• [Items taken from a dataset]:

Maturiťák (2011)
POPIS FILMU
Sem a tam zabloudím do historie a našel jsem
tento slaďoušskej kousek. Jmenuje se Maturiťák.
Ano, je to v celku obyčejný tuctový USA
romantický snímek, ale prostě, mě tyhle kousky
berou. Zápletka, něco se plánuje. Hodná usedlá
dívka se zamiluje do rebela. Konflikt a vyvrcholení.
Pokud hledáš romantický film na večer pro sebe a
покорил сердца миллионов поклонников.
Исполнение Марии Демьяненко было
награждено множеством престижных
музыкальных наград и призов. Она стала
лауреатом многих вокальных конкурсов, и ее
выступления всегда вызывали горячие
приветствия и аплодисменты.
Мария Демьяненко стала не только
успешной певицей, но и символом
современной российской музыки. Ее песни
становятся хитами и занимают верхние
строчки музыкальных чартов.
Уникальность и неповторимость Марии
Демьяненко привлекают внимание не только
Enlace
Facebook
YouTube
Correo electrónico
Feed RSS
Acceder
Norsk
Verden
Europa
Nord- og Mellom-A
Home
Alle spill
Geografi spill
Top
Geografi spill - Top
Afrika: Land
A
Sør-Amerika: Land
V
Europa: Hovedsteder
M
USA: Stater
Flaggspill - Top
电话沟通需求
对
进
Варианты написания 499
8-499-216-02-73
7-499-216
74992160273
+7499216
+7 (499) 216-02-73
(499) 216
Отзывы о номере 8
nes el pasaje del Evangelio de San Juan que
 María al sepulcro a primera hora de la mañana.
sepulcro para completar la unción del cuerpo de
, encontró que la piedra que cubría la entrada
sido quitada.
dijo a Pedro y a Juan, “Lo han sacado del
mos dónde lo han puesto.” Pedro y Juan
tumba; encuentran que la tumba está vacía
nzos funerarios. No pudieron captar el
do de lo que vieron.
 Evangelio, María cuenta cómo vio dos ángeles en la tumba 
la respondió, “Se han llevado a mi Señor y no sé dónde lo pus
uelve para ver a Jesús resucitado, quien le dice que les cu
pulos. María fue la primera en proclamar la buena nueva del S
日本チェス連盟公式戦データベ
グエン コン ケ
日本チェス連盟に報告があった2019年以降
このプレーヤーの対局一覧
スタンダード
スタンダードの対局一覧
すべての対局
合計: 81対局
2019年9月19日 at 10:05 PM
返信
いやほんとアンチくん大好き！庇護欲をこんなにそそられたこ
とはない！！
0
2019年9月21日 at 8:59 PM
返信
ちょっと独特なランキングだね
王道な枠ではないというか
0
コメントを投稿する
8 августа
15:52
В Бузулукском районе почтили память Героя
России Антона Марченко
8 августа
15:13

• [Job item]: Write out the items above word for word, from their very start down to and including the line containing "do de lo que vieron.".

• [Expected answer]:
Maturiťák (2011)
POPIS FILMU
Sem a tam zabloudím do historie a našel jsem
tento slaďoušskej kousek. Jmenuje se Maturiťák.
Ano, je to v celku obyčejný tuctový USA
romantický snímek, ale prostě, mě tyhle kousky
berou. Zápletka, něco se plánuje. Hodná usedlá
dívka se zamiluje do rebela. Konflikt a vyvrcholení.
Pokud hledáš romantický film na večer pro sebe a
покорил сердца миллионов поклонников.
Исполнение Марии Демьяненко было
награждено множеством престижных
музыкальных наград и призов. Она стала
лауреатом многих вокальных конкурсов, и ее
выступления всегда вызывали горячие
приветствия и аплодисменты.
Мария Демьяненко стала не только
успешной певицей, но и символом
современной российской музыки. Ее песни
становятся хитами и занимают верхние
строчки музыкальных чартов.
Уникальность и неповторимость Марии
Демьяненко привлекают внимание не только
Enlace
Facebook
YouTube
Correo electrónico
Feed RSS
Acceder
Norsk
Verden
Europa
Nord- og Mellom-A
Home
Alle spill
Geografi spill
Top
Geografi spill - Top
Afrika: Land
A
Sør-Amerika: Land
V
Europa: Hovedsteder
M
USA: Stater
Flaggspill - Top
电话沟通需求
对
进
Варианты написания 499
8-499-216-02-73
7-499-216
74992160273
+7499216
+7 (499) 216-02-73
(499) 216
Отзывы о номере 8
nes el pasaje del Evangelio de San Juan que
 María al sepulcro a primera hora de la mañana.
sepulcro para completar la unción del cuerpo de
, encontró que la piedra que cubría la entrada
sido quitada.
dijo a Pedro y a Juan, “Lo han sacado del
mos dónde lo han puesto.” Pedro y Juan
tumba; encuentran que la tumba está vacía
nzos funerarios. No pudieron captar el
do de lo que vieron.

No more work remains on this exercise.